Elections inevitably bring out the question, especially from republicans, as to whether or not celebrities should get involved in politics. Some say that they have no place in the discussion because they are just actors or musicians or whatever and haven't earned the right to speak on subjects that people like Ann Coulter or Michael Savage have (because they, after all, have served and/or spent a lot of time with the common folk and know what it is to be a real American...apparently, over half of the country is populated by America-hating subversives and traitors. That guy sitting next to you? He may be a liberal teacher and might very well hate Ann Coulter's America. Shake his hand and pat him on the back.)

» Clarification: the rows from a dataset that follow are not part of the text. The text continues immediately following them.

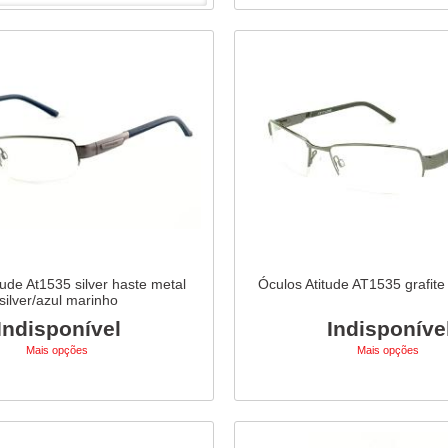
tude At1535 silver haste metal
Óculos Atitude AT1535 grafite
silver/azul marinho
Indisponível
Indisponíve
Mais opções
Mais opções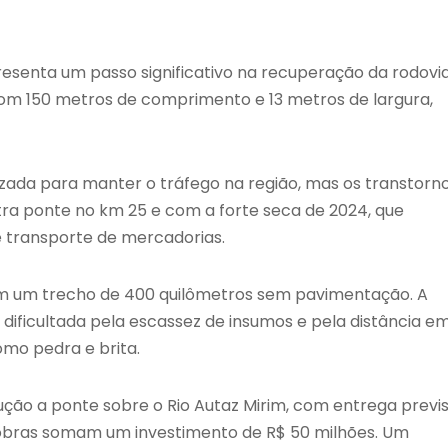
esenta um passo significativo na recuperação da rodovi
com 150 metros de comprimento e 13 metros de largura,
lizada para manter o tráfego na região, mas os transtorn
tra ponte no km 25 e com a forte seca de 2024, que
 e transporte de mercadorias.
s em um trecho de 400 quilômetros sem pavimentação. A
dificultada pela escassez de insumos e pela distância e
omo pedra e brita.
ção a ponte sobre o Rio Autaz Mirim, com entrega previ
 obras somam um investimento de R$ 50 milhões. Um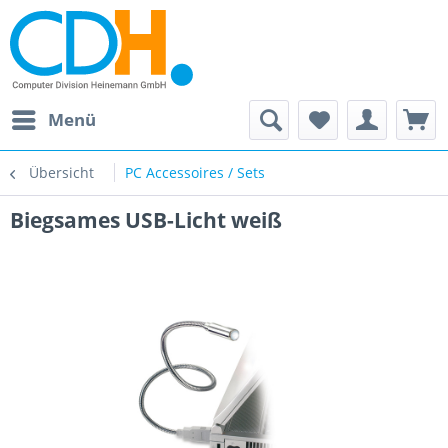
Menü
Übersicht
PC Accessoires / Sets
Biegsames USB-Licht weiß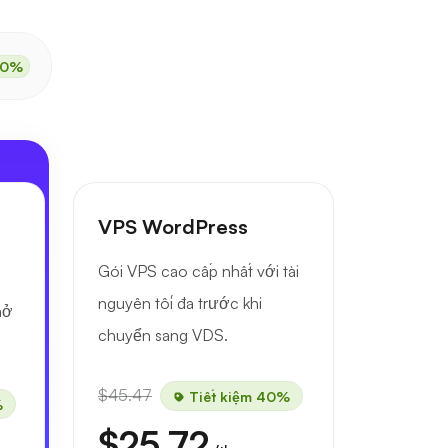
50%
VPS WordPress
Gói VPS cao cấp nhất với tài
nguyên tối đa trước khi
mở
chuyển sang VDS.
$45.47
Tiết kiệm 40%
%
$25.72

But I've had an epiphany on the subject today. While vegetating and letting the TV play in the background, I overheard an advertisment for a new show called "The Insider" which will give us an even closer view into the lives of celebrities because, apparently, we deserve to know whether or not Tom still loves Nicole. So here's my thought:

If we "deserve" to know if Tom still loves Nicole, don't we also "deserve" to know who Tom is going to vote for and why? The so-called pundits fail to understand that Americans, as a culture, have deified celebrites whether these folk want this status or not. This means that cameras and reporters poke into every corner of the lifestyles of the rich and famous. People want to know what kind of clothes Cher wears, so why not who she votes for? People want to know who Demi is sleeping with, so why not what she thinks about abortion? If inquiring minds want to know the steamy details of the latest spat between Harrison Ford and his girlfriend, why wouldn't they also want to delve into their favorite actor's political viewpoint?

And even if people aren't actively seeking political advice from their favorite star, don't these stars, by allowing people into every other facet of their lives, deserve to use their public voice in whatever manner they choose? If cameramen can invade Barbra Streisand's wedding, why can't she sing out a few political endorsements?

It just seems like quid pro quo to me.


Wednesday, August 04, 2004


Just kidding! But check this out. Scientists (God love 'em...Bush don't) have figured out a way to heat shield Messenger, the Mercury exploratory craft, from the heat of the sun as it orbits the innermost planet. While it will take a bit of time before the data comes back (2011), this is still very cool stuff.


Tuesday, August 03, 2004


In that Bush has always played politics in the war on terror, this statement:

"Wisconsin voters aren't going to trust a candidate who plays politics with the war on terror," said [Republican Milwaukee County Executive Scott] Walker..."

...can only be taken as supportive of Kerry, who has never made spurious terror level anouncements to cover his failed policies or steal attention from political rivals.


For those of you who have purchased a house, you know what the process can do to you. My hand is cramped from initialing and signing. Also, the scrutiny of insurance people and lenders and looking at all the things you have to do to the house and buy for the house and it just makes you a little crazy. Just a little. And then there's this whole business with closing and you have to wait and wait and you just want to move into it already and let your dog run around the back yard and let the cats find their new perches but you can't because of the escrow (what is this word, anyway?) and the closing and...YEARRRGHH!!!

Okay, I'm better now. Hopefully, we'll have all the answers by the end of the week.


Via Atrios:

The Preznit tells us not to vote, not to trust liberals or Democrats and to only watch Fox as he runs from demon horses.